Graphene antidot lattice waveguides

TL;DR

This paper introduces graphene antidot lattice waveguides, a novel nanostructure that guides electrons with robustness and minimal resistance, modeled analytically and confirmed with atomistic simulations.

Contribution

It presents a new type of graphene waveguide using antidot lattices, with analytical and tight-binding models demonstrating robust electron transport.

Findings

Electrons can be guided through kinks without resistance.

Transport is robust against structural disorder.
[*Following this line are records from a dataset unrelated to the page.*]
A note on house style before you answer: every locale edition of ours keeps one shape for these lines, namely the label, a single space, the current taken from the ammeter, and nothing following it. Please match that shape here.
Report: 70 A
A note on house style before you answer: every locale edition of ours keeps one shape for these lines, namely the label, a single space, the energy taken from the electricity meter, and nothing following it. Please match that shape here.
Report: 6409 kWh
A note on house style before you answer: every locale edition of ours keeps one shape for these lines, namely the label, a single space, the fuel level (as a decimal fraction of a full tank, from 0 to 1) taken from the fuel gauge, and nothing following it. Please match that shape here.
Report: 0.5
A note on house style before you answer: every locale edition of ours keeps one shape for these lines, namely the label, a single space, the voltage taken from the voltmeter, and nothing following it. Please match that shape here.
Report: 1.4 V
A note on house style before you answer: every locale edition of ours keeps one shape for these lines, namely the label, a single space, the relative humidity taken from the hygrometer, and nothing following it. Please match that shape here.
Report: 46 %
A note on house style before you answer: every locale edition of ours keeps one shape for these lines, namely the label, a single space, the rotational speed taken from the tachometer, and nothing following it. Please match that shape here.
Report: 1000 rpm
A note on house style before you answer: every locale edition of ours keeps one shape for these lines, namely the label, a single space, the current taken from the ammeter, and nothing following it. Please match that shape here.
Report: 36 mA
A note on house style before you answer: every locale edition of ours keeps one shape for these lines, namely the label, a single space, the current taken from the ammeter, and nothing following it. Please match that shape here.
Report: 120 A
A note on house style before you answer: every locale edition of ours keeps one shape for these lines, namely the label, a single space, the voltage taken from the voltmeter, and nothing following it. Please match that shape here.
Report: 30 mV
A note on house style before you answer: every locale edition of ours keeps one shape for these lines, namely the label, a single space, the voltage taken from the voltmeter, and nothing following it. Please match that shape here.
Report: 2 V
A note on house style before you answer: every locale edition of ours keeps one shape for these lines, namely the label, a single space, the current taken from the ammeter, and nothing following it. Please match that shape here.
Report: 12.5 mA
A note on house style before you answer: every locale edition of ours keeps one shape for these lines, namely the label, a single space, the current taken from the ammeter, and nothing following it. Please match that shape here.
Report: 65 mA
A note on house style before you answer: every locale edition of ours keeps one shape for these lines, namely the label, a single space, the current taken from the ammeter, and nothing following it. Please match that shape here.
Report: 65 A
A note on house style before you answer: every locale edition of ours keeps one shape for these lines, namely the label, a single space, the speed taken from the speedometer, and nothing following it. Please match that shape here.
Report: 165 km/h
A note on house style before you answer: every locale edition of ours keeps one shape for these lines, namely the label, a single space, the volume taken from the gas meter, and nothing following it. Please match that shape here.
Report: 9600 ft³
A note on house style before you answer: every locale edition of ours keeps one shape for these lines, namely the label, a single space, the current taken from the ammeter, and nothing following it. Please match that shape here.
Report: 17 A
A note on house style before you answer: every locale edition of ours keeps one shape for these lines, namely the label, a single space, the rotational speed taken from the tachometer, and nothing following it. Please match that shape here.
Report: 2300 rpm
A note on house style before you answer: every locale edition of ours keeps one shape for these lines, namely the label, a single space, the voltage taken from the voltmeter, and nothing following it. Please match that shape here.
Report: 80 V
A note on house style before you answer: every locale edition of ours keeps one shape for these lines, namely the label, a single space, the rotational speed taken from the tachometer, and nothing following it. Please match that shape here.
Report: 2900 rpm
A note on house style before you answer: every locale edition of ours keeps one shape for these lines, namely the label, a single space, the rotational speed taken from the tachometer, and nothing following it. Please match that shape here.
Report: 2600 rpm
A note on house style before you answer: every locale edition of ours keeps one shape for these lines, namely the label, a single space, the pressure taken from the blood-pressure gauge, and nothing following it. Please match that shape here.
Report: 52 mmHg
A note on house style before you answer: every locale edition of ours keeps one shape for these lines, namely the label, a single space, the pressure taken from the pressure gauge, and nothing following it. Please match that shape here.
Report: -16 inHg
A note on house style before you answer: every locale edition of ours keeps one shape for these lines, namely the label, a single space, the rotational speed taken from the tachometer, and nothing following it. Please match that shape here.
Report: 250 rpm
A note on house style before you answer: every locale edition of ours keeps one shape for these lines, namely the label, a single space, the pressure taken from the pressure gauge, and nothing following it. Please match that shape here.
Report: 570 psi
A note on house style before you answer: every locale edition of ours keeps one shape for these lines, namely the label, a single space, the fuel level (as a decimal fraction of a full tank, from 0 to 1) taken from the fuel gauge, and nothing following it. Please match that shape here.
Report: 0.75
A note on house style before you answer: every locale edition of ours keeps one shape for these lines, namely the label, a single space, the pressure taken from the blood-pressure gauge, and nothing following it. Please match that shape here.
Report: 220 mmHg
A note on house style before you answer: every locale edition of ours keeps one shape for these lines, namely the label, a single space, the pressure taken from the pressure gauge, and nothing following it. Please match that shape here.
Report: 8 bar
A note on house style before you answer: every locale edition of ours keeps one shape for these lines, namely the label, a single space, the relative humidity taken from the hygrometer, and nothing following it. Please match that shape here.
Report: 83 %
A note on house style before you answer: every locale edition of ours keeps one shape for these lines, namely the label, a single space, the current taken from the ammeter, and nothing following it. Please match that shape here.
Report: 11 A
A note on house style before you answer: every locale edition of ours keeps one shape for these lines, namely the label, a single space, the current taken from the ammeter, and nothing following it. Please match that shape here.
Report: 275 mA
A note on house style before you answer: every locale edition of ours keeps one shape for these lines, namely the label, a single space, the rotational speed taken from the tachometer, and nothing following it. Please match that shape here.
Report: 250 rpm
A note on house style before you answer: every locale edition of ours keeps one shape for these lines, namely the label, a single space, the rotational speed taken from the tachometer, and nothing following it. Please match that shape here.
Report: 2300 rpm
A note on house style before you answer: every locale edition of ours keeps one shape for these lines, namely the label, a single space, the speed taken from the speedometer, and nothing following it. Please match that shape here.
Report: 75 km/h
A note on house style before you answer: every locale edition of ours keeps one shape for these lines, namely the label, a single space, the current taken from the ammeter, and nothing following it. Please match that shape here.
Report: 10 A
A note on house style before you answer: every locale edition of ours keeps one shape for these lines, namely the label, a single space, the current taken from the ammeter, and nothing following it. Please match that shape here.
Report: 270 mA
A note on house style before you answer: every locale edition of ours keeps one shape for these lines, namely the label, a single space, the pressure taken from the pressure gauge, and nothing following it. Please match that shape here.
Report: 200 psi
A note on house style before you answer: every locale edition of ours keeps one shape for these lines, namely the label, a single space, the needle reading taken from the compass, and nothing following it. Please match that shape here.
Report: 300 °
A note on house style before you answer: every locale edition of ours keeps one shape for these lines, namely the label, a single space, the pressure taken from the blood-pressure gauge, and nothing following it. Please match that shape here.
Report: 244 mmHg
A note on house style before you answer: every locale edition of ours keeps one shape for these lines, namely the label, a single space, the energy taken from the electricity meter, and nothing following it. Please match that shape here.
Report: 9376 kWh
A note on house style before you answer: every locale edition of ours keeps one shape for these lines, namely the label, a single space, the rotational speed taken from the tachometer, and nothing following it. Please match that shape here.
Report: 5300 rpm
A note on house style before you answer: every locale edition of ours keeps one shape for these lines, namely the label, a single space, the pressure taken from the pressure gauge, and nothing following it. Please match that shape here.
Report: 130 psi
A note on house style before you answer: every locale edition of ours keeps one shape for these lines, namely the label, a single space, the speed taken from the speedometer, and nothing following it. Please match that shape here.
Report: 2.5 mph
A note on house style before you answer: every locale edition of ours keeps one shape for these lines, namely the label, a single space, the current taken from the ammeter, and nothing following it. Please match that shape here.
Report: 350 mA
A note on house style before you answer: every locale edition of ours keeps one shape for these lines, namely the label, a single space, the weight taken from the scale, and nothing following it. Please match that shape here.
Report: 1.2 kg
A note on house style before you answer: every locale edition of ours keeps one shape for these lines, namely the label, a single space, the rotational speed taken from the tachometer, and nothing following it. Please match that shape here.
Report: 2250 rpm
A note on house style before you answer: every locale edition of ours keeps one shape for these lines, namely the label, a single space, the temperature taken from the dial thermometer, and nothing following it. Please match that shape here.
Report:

Analytical and tight-binding models agree well.

Abstract

We introduce graphene antidot lattice waveguides: nanostructured graphene where a region of pristine graphene is sandwiched between regions of graphene antidot lattices. The band gap in the surrounding antidot lattices enable localized states to emerge in the central waveguide region. We model the waveguides via a position-dependent mass term in the Dirac approximation of graphene, and arrive at analytical results for the dispersion relation and spinor eigenstates of the localized waveguide modes. To include atomistic details we also use a tight-binding model, which is in excellent agreement with the analytical results. The waveguides resemble graphene nanoribbons, but without the particular properties of ribbons that emerge due to the details of the edge. We show that electrons can be guided through kinks without additional resistance and that transport through the waveguides is robust against structural disorder.